## SUPPLIED INFORMATION
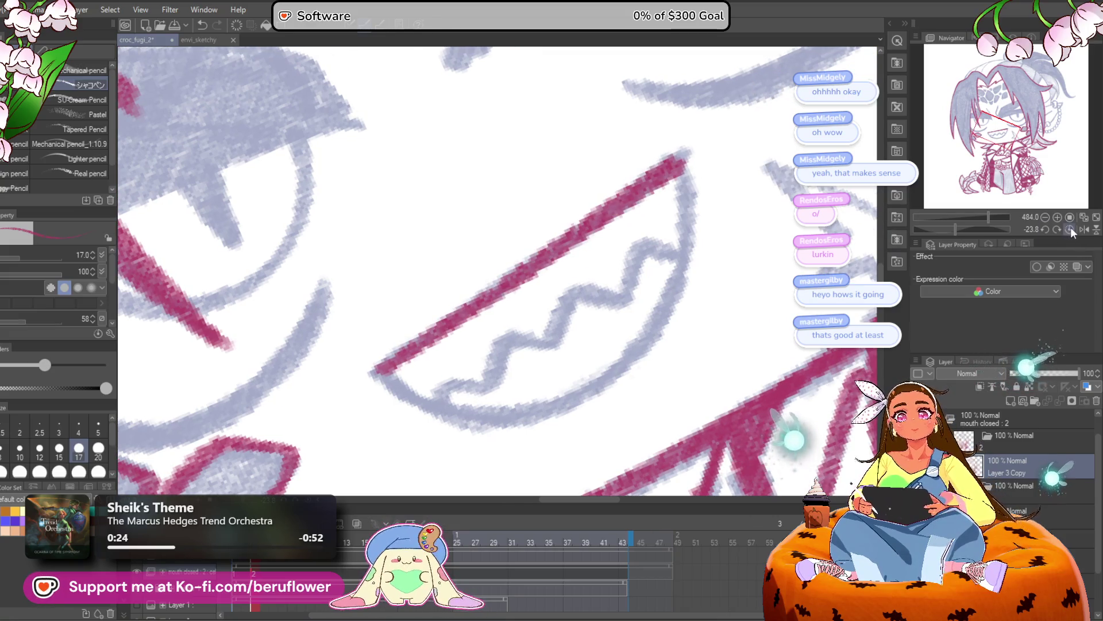
left_click(1070, 229)
mouse_move(380, 275)
left_mouse_down()
mouse_move(405, 333)
mouse_move(502, 372)
mouse_move(618, 354)
mouse_move(689, 294)
mouse_move(734, 217)
left_mouse_up()
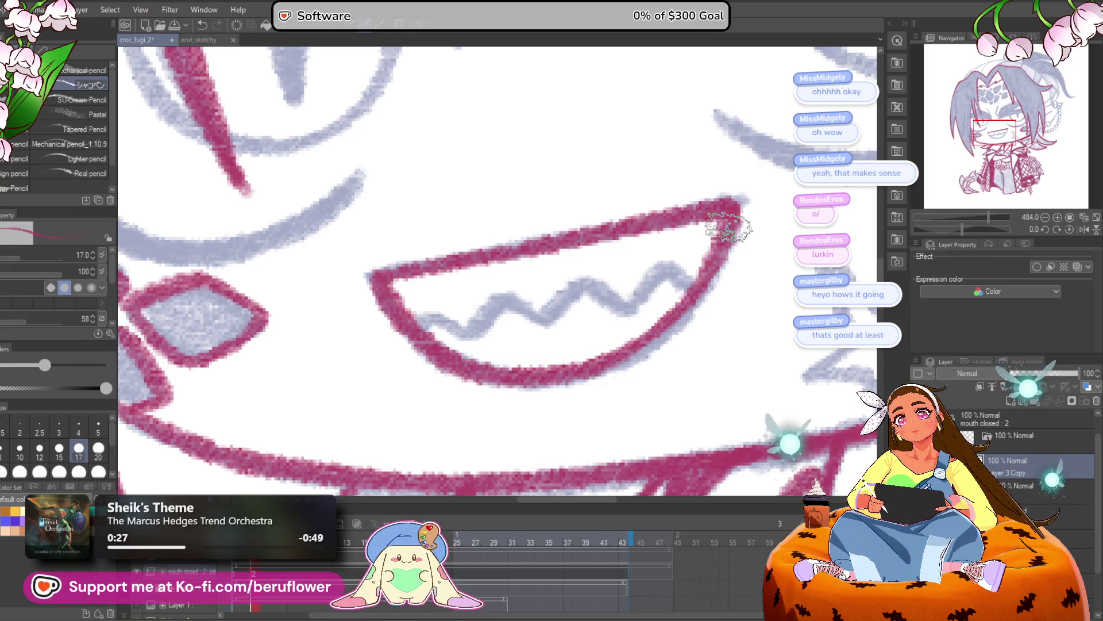
mouse_move(655, 270)
left_mouse_down()
mouse_move(634, 266)
mouse_move(521, 316)
mouse_move(460, 302)
mouse_move(383, 323)
left_mouse_up()
scroll(390, 327, "down", 5)
scroll(389, 326, "up", 3)
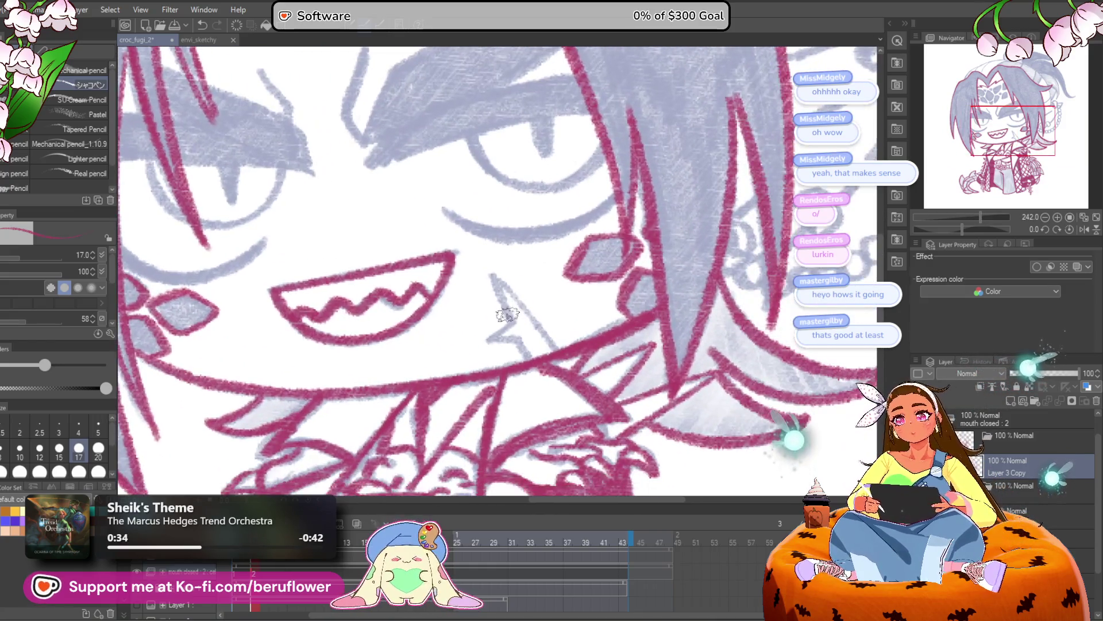
left_click_drag(496, 281, 522, 328)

## PROBLEM TO WORK ON
Pictures stay out of the answer; the rest of the listing above is returned exactly.

## RESPONSE BOX
left_click(1070, 229)
mouse_move(380, 275)
left_mouse_down()
mouse_move(405, 333)
mouse_move(502, 372)
mouse_move(618, 354)
mouse_move(689, 294)
mouse_move(734, 217)
left_mouse_up()
mouse_move(655, 270)
left_mouse_down()
mouse_move(634, 266)
mouse_move(521, 316)
mouse_move(460, 302)
mouse_move(383, 323)
left_mouse_up()
scroll(390, 327, "down", 5)
scroll(389, 326, "up", 3)
left_click_drag(496, 281, 522, 328)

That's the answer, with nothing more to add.